Julio Cesar La Cruz of Cuba celebrates his win against Muslim Gadzhimagomedov of the Russian Olympic Committee.   -  REUTERS


Three months before the Olympics kicked off, Julio Cesar La Cruz said, “I always train for gold. That is my goal.” He was perfectly on target at Tokyo. The 31-year-old Cuban boxer won his second Olympic gold and became one of the select few to win two different weight classes. He defeated Brazil’s Abner Teixeira to win the heavyweight class. Five years ago in Rio, he had won the light heavyweight category. He was a bit lucky though that the Tokyo Olympics was postponed; at the time of the original schedule of the qualifiers, he was down with chickenpox. But the four-time amateur World champion had overcome even bigger challenges. Back in 2014, he was shot in the hip during a robbery attempt at his hometown of Camaguey. He is already thinking of winning a third Olympic gold. “Going to Paris and winning (a third gold medal) is one goal that can be achieved,” he said. He knows a thing or two about achieving his goals, of course.

Jordan Larson

Jordan Larson of the United States in action during the final against Brazil at the Tokyo Olympics.   -  REUTERS


The United States has been one of the most dominant teams in women’s volleyball at the Olympics after making its debut in 1984. From the nine Olympics before before Tokyo, the US had won three silver and two bronze medals, but never the gold. Jordan Larson, the teams’ captain, knew the Tokyo Games would provide an excellent opportunity to win that elusive gold. For her, this would be the last opportunity. The 34-year-old outside hitter didn’t allow the pressure to get the better of her as her team played one knock-out fixture after another. Fittingly, in the final against Brazil, which the US won in straight sets, it was she who scored the final point. After becoming part of the teams that won the bronze in Rio and silver in London, she could finally take home the Olympic gold.

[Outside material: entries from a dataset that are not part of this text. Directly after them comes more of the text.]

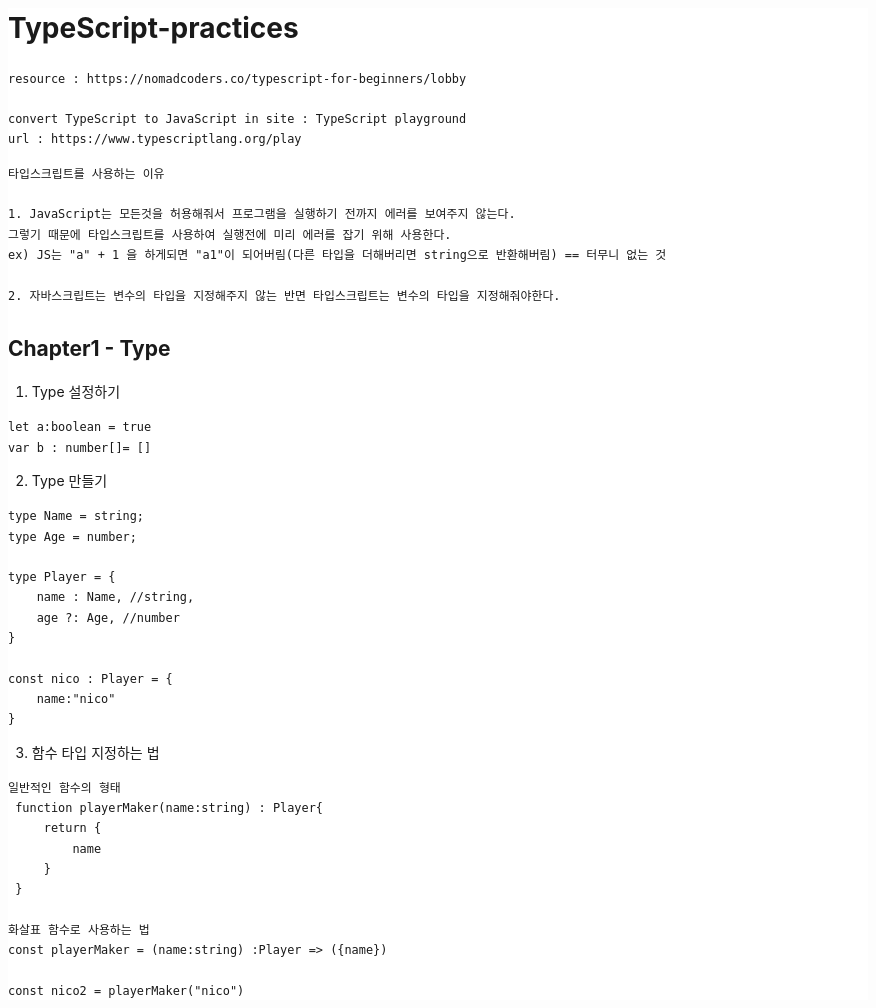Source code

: # TypeScript-practices
```
resource : https://nomadcoders.co/typescript-for-beginners/lobby

convert TypeScript to JavaScript in site : TypeScript playground
url : https://www.typescriptlang.org/play
```

```
타입스크립트를 사용하는 이유

1. JavaScript는 모든것을 허용해줘서 프로그램을 실행하기 전까지 에러를 보여주지 않는다.
그렇기 때문에 타입스크립트를 사용하여 실행전에 미리 에러를 잡기 위해 사용한다.
ex) JS는 "a" + 1 을 하게되면 "a1"이 되어버림(다른 타입을 더해버리면 string으로 반환해버림) == 터무니 없는 것

2. 자바스크립트는 변수의 타입을 지정해주지 않는 반면 타입스크립트는 변수의 타입을 지정해줘야한다.

```
## Chapter1 - Type
1. Type 설정하기
```
let a:boolean = true
var b : number[]= []
```
2. Type 만들기
```
type Name = string;
type Age = number;

type Player = {
    name : Name, //string,
    age ?: Age, //number
}

const nico : Player = {
    name:"nico"
}
```
3. 함수 타입 지정하는 법
```
일반적인 함수의 형태
 function playerMaker(name:string) : Player{
     return {
         name
     }
 }

화살표 함수로 사용하는 법
const playerMaker = (name:string) :Player => ({name})

const nico2 = playerMaker("nico")
```
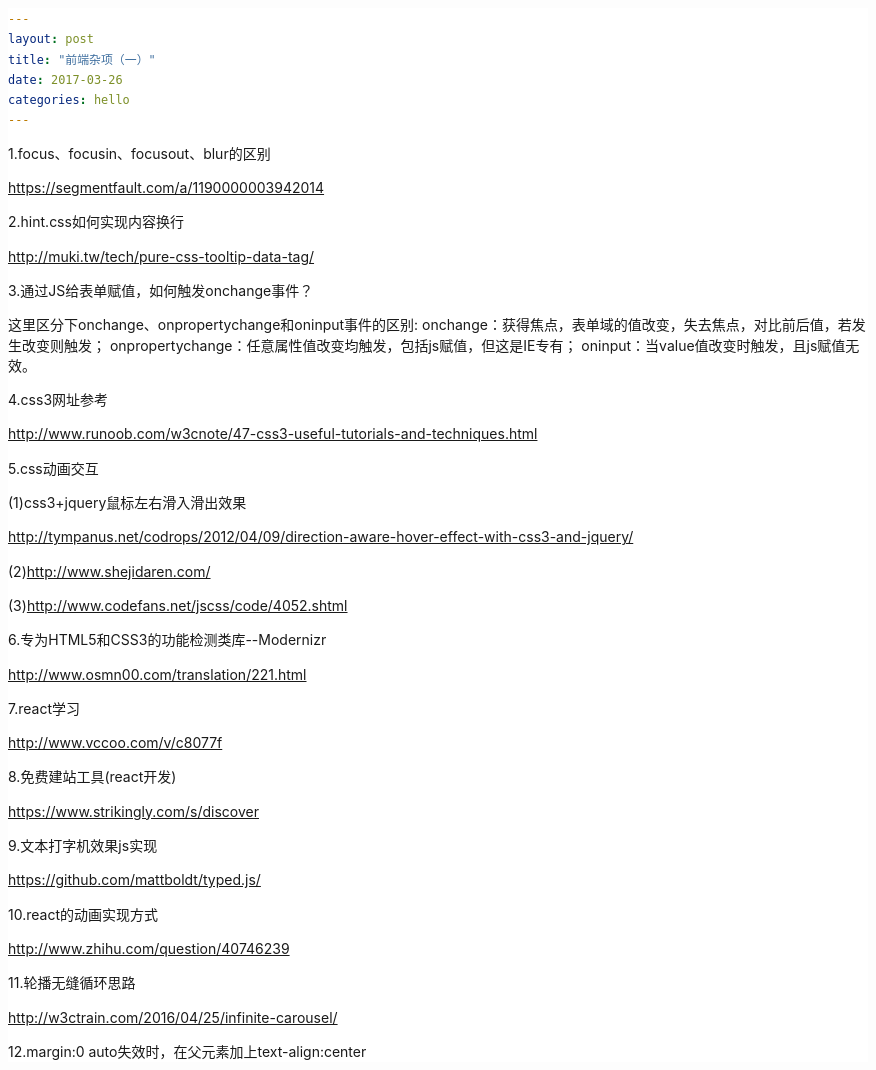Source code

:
 ```yaml
---
layout: post
title: "前端杂项（一）"
date: 2017-03-26
categories: hello
---
```


1.focus、focusin、focusout、blur的区别

https://segmentfault.com/a/1190000003942014

2.hint.css如何实现内容换行

http://muki.tw/tech/pure-css-tooltip-data-tag/

3.通过JS给表单赋值，如何触发onchange事件？

这里区分下onchange、onpropertychange和oninput事件的区别:
onchange：获得焦点，表单域的值改变，失去焦点，对比前后值，若发生改变则触发；
onpropertychange：任意属性值改变均触发，包括js赋值，但这是IE专有；
oninput：当value值改变时触发，且js赋值无效。

4.css3网址参考

http://www.runoob.com/w3cnote/47-css3-useful-tutorials-and-techniques.html

5.css动画交互

(1)css3+jquery鼠标左右滑入滑出效果

http://tympanus.net/codrops/2012/04/09/direction-aware-hover-effect-with-css3-and-jquery/

(2)http://www.shejidaren.com/

(3)http://www.codefans.net/jscss/code/4052.shtml

6.专为HTML5和CSS3的功能检测类库--Modernizr

http://www.osmn00.com/translation/221.html

7.react学习

http://www.vccoo.com/v/c8077f

8.免费建站工具(react开发)

https://www.strikingly.com/s/discover

9.文本打字机效果js实现

https://github.com/mattboldt/typed.js/

10.react的动画实现方式

http://www.zhihu.com/question/40746239

11.轮播无缝循环思路

http://w3ctrain.com/2016/04/25/infinite-carousel/

12.margin:0 auto失效时，在父元素加上text-align:center
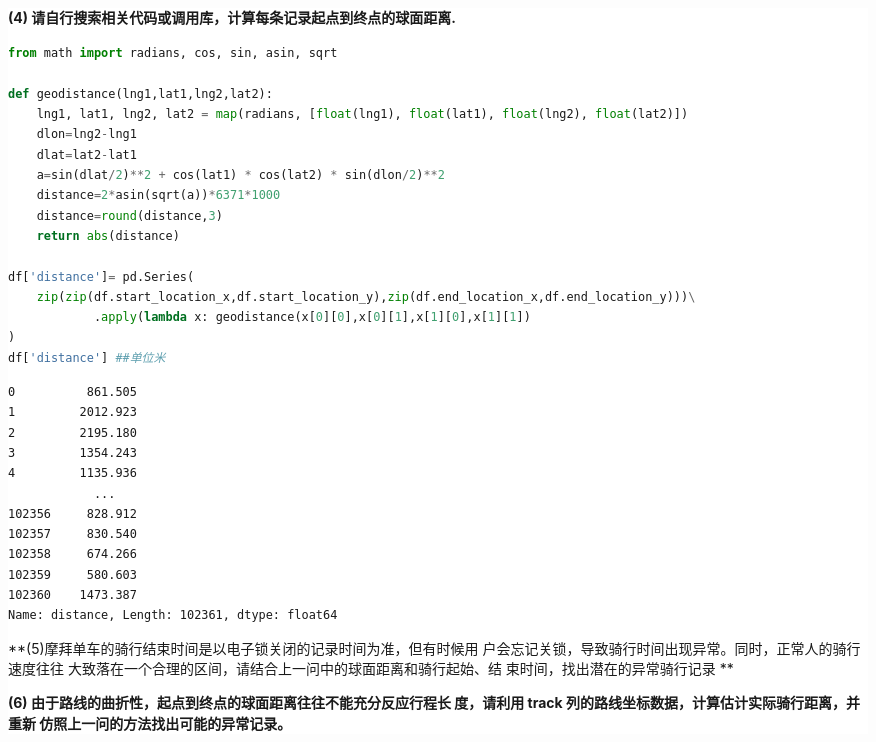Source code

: 

**(4) 请自行搜索相关代码或调用库，计算每条记录起点到终点的球面距离.**



```python
from math import radians, cos, sin, asin, sqrt

def geodistance(lng1,lat1,lng2,lat2):
    lng1, lat1, lng2, lat2 = map(radians, [float(lng1), float(lat1), float(lng2), float(lat2)]) 
    dlon=lng2-lng1
    dlat=lat2-lat1
    a=sin(dlat/2)**2 + cos(lat1) * cos(lat2) * sin(dlon/2)**2 
    distance=2*asin(sqrt(a))*6371*1000 
    distance=round(distance,3)
    return abs(distance)

df['distance']= pd.Series(
    zip(zip(df.start_location_x,df.start_location_y),zip(df.end_location_x,df.end_location_y)))\
            .apply(lambda x: geodistance(x[0][0],x[0][1],x[1][0],x[1][1])
)
df['distance'] ##单位米
```



```
0          861.505
1         2012.923
2         2195.180
3         1354.243
4         1135.936
            ...   
102356     828.912
102357     830.540
102358     674.266
102359     580.603
102360    1473.387
Name: distance, Length: 102361, dtype: float64
```



**(5)摩拜单车的骑行结束时间是以电子锁关闭的记录时间为准，但有时候用 户会忘记关锁，导致骑行时间出现异常。同时，正常人的骑行速度往往 大致落在一个合理的区间，请结合上一问中的球面距离和骑行起始、结 束时间，找出潜在的异常骑行记录 **



```python

```

**(6) 由于路线的曲折性，起点到终点的球面距离往往不能充分反应行程长 度，请利用 track 列的路线坐标数据，计算估计实际骑行距离，并重新 仿照上一问的方法找出可能的异常记录。**

```python

```
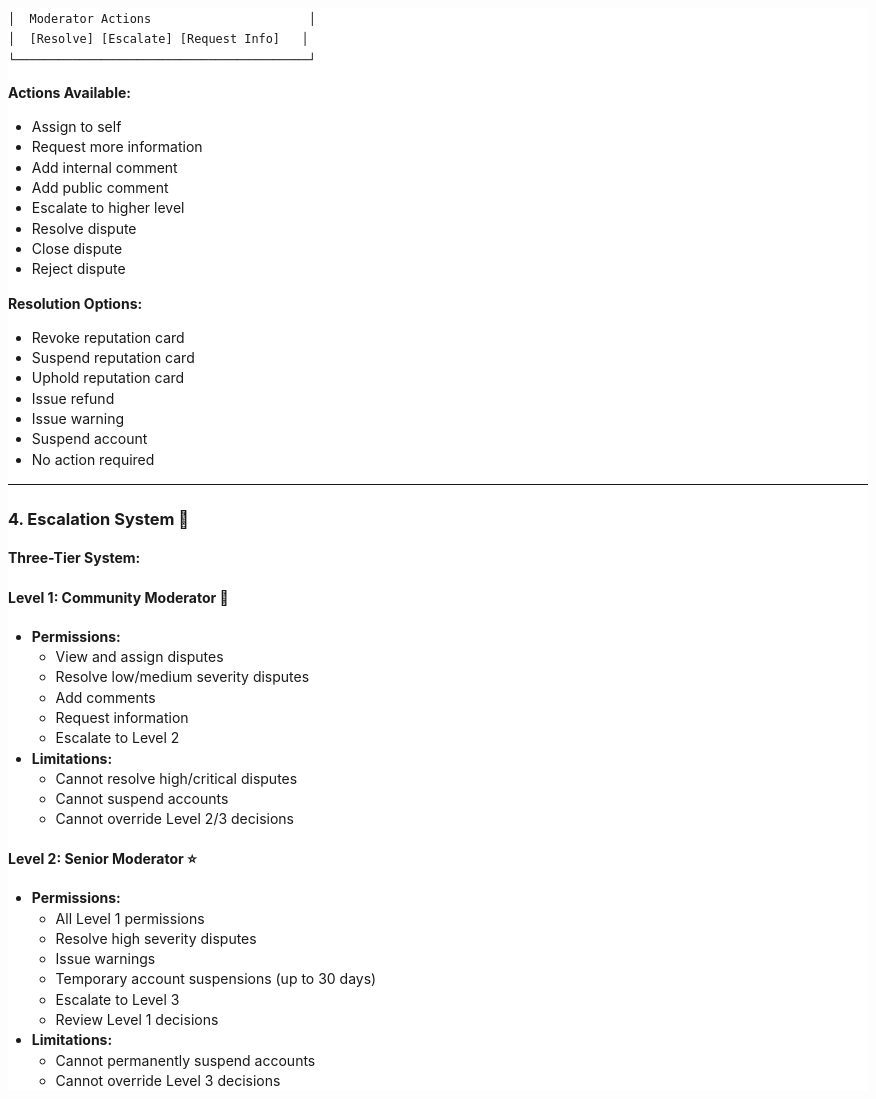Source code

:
 ```
│  Moderator Actions                      │
│  [Resolve] [Escalate] [Request Info]   │
└─────────────────────────────────────────┘
```

**Actions Available:**
- Assign to self
- Request more information
- Add internal comment
- Add public comment
- Escalate to higher level
- Resolve dispute
- Close dispute
- Reject dispute

**Resolution Options:**
- Revoke reputation card
- Suspend reputation card
- Uphold reputation card
- Issue refund
- Issue warning
- Suspend account
- No action required

---

### 4. Escalation System 🎯

**Three-Tier System:**

#### Level 1: Community Moderator 👥
- **Permissions:**
  - View and assign disputes
  - Resolve low/medium severity disputes
  - Add comments
  - Request information
  - Escalate to Level 2
- **Limitations:**
  - Cannot resolve high/critical disputes
  - Cannot suspend accounts
  - Cannot override Level 2/3 decisions

#### Level 2: Senior Moderator ⭐
- **Permissions:**
  - All Level 1 permissions
  - Resolve high severity disputes
  - Issue warnings
  - Temporary account suspensions (up to 30 days)
  - Escalate to Level 3
  - Review Level 1 decisions
- **Limitations:**
  - Cannot permanently suspend accounts
  - Cannot override Level 3 decisions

And she had led her talented team from the front right through a memorable campaign in Tokyo. She was also named the Most Valuable Player.

Andrew Hoy

Andrew Hoy of Team Australia riding Vassily de Lassos celebrates with the bronze medal after the Eventing Individual Jumping medal ceremony.   -  Getty Images


Culcairn is a small town in Australia with a population of about 1,500. Andrew Hoy was born there. The town actually sports a sign that says ‘Culcairn the home of Andrew Hoy’. The board, the equestrian found on a visit to the town from his base in the UK in 2019, was beginning to fade. “I thought I (would) have to do something to make sure they change it,” he said. What he could do was, of course, to add to his Olympic medal tally. He already had four, including three golds. He won two more medals at Tokyo — silver in team eventing and bronze in individual eventing. What makes his feat singular is that he did it at the age of 62. He thus became the oldest medallist at Tokyo. This was his eighth Olympics. He is in no mood to dismount from his horse, Vassily de Lasso, though. He has hinted that the 2032 Olympics is on his mind.